**TAREFA 1**
Segundo o acórdão, que quantia pediu a autora que os réus fossem condenados a pagar-lhe?
**TAREFA 2**
Transcreva literalmente o trecho do acórdão que abre com as palavras "Acórdão nº 14647/14.4T8LSB.L1.S1" e fecha com "atuação dos réus.".

**EXCERTO DA PÁGINA**
• • • • •

Acórdão nº 14647/14.4T8LSB.L1.S1 de Supremo Tribunal de Justiça, 02-05-2019
Data de Julgamento | 02 Maio 2019 |
Case Outcome | CONCEDIDA PARCIALMENTE A REVISTA |
Classe processual | REVISTA |
Número Acordão | 14647/14.4T8LSB.L1.S1 |
Órgão | Supremo Tribunal de Justiça |
2ª SECÇÃO CÍVEL
I. Relatório
1. AA propôs, contra BB, CC, DD, EE - Averiguação e Gestão de Sinistros, Lda, e FF - Companhia de Seguros. SA, ação com processo comum, pedindo a condenação dos réus a pagarem-lhe a quantia de € 41.510,65, acrescida de juros, à taxa legal, desde 26/12/2013, correspondente ao valor que lhe foi atribuído, a título de indemnização decorrente de acidente de viação, e por si não recebido em consequência da atuação dos réus.
2. Contestaram os réus BB, CC, DD e FF - Companhia de Seguros. SA, impugnando a responsabilidade imputada e concluindo pela improcedência da ação.
3. Efetuado julgamento, foi proferida sentença que julgou a ação parcialmente procedente, condenando os réus, BB, CC e DD a pagarem à autora a quantia peticionada, acrescida de juros, absolvendo as demais rés do pedido.

• • • • •

**Linhas de um conjunto de dados de segmentação**
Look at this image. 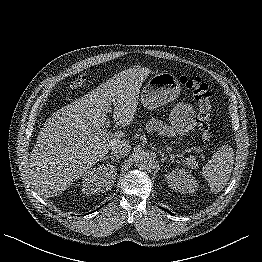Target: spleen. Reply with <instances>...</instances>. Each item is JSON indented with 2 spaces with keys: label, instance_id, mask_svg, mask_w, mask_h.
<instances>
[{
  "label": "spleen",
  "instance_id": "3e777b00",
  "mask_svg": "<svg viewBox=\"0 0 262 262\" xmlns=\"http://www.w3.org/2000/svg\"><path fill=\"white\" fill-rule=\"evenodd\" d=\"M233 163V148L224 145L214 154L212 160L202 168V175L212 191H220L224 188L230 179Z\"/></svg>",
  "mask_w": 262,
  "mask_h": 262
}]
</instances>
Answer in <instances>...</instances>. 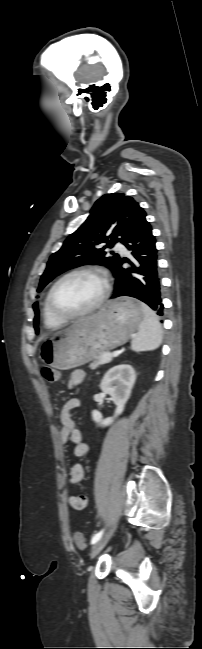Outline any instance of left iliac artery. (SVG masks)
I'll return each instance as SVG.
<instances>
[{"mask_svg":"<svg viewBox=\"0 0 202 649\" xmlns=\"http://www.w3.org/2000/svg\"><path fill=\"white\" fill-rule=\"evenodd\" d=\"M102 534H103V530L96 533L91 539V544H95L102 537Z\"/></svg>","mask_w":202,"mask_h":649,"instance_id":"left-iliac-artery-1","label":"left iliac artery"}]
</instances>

• • • • •

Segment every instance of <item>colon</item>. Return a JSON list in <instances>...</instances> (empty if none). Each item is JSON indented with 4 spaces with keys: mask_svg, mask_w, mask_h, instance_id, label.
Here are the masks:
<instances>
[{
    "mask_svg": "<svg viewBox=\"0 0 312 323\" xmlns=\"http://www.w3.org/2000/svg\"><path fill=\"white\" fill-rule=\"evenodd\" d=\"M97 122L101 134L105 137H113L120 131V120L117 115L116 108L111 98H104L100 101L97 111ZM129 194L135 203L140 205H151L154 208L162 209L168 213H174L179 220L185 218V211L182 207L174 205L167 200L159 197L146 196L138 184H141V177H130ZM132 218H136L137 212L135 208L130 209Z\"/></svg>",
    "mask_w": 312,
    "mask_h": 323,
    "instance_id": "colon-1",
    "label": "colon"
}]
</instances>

• • • • •

**RESPOSTA COMPLETA 1**
€ 41.510,65, acrescida de juros à taxa legal desde 26/12/2013.

**RESPOSTA COMPLETA 2**
Acórdão nº 14647/14.4T8LSB.L1.S1 de Supremo Tribunal de Justiça, 02-05-2019
Data de Julgamento | 02 Maio 2019 |
Case Outcome | CONCEDIDA PARCIALMENTE A REVISTA |
Classe processual | REVISTA |
Número Acordão | 14647/14.4T8LSB.L1.S1 |
Órgão | Supremo Tribunal de Justiça |
2ª SECÇÃO CÍVEL
I. Relatório
1. AA propôs, contra BB, CC, DD, EE - Averiguação e Gestão de Sinistros, Lda, e FF - Companhia de Seguros. SA, ação com processo comum, pedindo a condenação dos réus a pagarem-lhe a quantia de € 41.510,65, acrescida de juros, à taxa legal, desde 26/12/2013, correspondente ao valor que lhe foi atribuído, a título de indemnização decorrente de acidente de viação, e por si não recebido em consequência da atuação dos réus.